**Work to complete:** Count the lines in the entries below that contain the string "center". Reply with the number alone.

****************************************

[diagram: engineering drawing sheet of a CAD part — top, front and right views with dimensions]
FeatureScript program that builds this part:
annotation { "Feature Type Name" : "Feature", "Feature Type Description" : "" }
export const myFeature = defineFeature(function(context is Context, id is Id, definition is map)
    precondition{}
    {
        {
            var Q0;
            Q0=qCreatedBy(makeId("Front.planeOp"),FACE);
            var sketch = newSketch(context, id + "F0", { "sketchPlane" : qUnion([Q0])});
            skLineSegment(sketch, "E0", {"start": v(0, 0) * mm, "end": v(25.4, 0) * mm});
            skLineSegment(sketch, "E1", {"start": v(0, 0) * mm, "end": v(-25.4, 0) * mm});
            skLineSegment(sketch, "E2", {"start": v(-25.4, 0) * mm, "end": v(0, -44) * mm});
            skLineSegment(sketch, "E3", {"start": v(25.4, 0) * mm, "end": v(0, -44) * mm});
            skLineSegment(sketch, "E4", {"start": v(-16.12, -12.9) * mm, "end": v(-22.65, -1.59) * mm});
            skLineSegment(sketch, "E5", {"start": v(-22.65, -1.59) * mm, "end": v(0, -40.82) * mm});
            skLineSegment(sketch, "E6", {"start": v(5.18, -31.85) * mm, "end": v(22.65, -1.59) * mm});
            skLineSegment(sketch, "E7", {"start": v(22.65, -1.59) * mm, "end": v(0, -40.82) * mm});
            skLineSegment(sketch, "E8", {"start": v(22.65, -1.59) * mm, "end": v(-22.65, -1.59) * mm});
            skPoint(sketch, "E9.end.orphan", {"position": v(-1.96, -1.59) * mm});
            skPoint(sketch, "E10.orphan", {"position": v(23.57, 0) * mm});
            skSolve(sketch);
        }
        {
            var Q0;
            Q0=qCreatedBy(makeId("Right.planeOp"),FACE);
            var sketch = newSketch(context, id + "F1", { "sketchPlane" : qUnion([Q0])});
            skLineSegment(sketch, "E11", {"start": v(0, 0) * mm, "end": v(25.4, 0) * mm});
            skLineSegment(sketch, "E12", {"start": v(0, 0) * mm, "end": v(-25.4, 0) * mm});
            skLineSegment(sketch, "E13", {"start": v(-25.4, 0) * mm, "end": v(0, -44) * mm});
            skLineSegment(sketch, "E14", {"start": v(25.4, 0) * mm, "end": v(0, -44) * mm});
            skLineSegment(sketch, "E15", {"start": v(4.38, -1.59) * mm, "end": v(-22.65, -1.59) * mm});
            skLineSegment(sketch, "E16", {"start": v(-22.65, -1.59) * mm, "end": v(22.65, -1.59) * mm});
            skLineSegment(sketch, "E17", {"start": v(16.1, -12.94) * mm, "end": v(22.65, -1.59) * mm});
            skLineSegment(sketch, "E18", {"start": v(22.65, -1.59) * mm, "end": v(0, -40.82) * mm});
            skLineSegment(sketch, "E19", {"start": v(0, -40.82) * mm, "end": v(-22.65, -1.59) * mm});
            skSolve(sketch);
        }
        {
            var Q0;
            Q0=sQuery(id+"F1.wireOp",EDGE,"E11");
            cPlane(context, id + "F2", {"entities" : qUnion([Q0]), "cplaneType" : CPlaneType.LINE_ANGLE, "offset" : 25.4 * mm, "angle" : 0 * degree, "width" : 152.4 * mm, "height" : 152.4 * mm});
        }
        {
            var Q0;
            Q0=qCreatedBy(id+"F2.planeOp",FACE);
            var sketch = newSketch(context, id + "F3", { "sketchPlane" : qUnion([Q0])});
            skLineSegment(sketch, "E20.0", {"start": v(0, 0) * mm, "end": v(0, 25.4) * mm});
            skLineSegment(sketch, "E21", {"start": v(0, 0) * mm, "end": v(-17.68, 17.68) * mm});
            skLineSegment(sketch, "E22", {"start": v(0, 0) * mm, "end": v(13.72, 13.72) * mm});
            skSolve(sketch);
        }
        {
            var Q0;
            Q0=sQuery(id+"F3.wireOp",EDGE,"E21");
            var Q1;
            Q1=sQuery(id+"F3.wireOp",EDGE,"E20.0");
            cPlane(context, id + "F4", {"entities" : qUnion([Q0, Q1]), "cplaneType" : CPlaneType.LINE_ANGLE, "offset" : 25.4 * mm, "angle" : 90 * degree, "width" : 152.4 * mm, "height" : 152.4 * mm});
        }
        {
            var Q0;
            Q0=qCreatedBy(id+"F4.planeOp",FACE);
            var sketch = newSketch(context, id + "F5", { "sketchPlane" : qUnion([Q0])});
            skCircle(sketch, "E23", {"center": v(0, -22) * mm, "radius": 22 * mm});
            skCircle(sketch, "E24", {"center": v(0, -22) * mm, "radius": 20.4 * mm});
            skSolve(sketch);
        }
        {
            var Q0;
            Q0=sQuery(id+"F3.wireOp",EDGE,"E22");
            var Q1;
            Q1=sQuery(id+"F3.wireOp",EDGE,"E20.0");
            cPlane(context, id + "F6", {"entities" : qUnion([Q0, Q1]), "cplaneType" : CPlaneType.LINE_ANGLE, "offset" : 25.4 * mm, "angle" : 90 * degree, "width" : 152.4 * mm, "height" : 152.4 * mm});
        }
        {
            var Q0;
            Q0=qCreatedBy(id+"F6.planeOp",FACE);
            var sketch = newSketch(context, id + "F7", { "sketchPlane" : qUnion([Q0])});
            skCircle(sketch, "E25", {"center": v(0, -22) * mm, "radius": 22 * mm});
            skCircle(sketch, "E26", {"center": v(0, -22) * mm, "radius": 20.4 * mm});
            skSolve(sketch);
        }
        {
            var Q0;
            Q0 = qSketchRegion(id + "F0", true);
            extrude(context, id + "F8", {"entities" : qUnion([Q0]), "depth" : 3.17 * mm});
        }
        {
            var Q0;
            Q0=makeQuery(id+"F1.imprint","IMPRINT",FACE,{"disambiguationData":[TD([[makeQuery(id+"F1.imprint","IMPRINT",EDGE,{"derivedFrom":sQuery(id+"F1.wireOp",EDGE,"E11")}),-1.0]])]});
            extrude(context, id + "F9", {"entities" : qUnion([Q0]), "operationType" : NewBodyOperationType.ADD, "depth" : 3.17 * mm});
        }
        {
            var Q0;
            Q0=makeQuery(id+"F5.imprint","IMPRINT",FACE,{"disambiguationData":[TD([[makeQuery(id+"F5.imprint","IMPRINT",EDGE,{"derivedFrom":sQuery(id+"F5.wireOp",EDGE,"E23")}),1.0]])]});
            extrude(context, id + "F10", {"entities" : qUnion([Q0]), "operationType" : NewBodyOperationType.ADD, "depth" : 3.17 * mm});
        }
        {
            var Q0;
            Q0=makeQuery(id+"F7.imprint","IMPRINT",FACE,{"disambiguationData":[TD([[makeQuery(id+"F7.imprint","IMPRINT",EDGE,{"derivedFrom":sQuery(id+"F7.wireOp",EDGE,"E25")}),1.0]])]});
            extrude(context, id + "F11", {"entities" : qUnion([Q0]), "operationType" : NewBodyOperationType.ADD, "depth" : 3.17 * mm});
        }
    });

****************************************

**Worked solution:** 4